Work instructions:
All that should be output is the block of lines below from the line with "## Improvement Categories" to the line with "### **Category 3: Architecture", both included, exactly as written.

Data for analysis below:

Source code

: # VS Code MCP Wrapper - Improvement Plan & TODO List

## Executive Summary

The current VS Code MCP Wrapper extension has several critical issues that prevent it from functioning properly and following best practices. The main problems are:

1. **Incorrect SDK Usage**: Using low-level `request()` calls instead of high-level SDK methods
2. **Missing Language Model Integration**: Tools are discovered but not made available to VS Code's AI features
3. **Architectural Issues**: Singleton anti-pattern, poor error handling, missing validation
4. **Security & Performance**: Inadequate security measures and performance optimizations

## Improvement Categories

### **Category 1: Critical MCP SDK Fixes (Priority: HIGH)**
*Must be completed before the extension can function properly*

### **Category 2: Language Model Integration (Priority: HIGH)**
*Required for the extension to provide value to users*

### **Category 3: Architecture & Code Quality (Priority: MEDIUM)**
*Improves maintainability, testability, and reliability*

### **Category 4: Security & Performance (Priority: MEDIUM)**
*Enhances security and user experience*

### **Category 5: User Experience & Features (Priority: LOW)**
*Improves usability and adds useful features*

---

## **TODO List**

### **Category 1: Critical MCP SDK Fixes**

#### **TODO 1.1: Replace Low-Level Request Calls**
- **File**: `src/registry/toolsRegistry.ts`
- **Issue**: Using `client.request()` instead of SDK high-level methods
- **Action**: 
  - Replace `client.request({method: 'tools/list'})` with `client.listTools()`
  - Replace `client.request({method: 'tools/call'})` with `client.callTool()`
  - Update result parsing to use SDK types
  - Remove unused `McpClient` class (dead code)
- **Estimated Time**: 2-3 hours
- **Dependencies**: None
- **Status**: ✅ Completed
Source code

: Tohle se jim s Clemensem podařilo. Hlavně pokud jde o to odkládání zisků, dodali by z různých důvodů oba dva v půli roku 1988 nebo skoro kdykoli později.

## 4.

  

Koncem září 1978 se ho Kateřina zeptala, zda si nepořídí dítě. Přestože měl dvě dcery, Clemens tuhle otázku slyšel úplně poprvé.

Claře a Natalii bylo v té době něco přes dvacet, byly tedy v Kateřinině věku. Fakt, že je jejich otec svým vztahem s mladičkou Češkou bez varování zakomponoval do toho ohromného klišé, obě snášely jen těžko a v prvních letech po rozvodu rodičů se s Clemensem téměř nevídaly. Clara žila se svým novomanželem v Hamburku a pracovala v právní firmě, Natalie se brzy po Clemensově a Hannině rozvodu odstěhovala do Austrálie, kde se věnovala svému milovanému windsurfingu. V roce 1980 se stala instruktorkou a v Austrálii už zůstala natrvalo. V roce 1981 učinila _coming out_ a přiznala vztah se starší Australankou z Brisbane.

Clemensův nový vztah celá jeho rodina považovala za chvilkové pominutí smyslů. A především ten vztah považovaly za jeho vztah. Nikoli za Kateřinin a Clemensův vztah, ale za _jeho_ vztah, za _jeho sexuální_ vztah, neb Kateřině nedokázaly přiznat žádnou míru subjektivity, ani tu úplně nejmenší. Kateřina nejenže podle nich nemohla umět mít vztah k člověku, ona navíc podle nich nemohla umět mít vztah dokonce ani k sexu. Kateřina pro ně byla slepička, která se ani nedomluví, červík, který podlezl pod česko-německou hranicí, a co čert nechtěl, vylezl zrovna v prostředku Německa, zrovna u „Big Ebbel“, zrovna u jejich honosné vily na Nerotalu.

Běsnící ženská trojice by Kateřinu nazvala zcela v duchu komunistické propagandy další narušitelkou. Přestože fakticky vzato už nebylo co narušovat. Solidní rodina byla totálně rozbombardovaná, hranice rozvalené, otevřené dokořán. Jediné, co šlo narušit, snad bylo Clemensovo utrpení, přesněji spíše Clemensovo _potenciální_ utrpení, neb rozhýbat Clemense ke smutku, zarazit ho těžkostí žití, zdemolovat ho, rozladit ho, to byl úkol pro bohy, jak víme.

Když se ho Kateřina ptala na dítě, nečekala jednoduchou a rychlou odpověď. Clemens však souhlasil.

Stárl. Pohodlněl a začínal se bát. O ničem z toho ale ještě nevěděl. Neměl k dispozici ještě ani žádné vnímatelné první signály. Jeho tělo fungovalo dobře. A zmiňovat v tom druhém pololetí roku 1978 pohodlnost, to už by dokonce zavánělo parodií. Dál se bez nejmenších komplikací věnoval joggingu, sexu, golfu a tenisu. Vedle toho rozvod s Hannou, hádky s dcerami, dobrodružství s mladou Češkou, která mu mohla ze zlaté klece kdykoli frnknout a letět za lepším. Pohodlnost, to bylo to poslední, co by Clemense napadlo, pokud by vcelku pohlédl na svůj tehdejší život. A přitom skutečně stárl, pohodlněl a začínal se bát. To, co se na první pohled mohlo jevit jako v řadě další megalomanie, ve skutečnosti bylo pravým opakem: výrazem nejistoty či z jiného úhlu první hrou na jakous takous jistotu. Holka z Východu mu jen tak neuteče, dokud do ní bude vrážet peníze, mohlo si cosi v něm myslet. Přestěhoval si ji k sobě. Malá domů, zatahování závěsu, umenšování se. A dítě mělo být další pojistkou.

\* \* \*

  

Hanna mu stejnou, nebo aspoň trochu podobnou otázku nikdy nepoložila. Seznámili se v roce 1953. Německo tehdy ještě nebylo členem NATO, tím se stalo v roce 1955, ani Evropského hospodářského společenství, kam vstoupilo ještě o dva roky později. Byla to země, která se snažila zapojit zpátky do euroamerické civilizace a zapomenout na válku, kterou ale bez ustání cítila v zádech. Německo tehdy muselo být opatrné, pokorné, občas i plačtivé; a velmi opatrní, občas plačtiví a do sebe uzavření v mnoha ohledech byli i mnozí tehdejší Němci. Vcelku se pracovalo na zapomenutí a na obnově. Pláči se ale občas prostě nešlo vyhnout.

End of Data for analysis.

Task response:
## Improvement Categories

### **Category 1: Critical MCP SDK Fixes (Priority: HIGH)**
*Must be completed before the extension can function properly*

### **Category 2: Language Model Integration (Priority: HIGH)**
*Required for the extension to provide value to users*

### **Category 3: Architecture & Code Quality (Priority: MEDIUM)**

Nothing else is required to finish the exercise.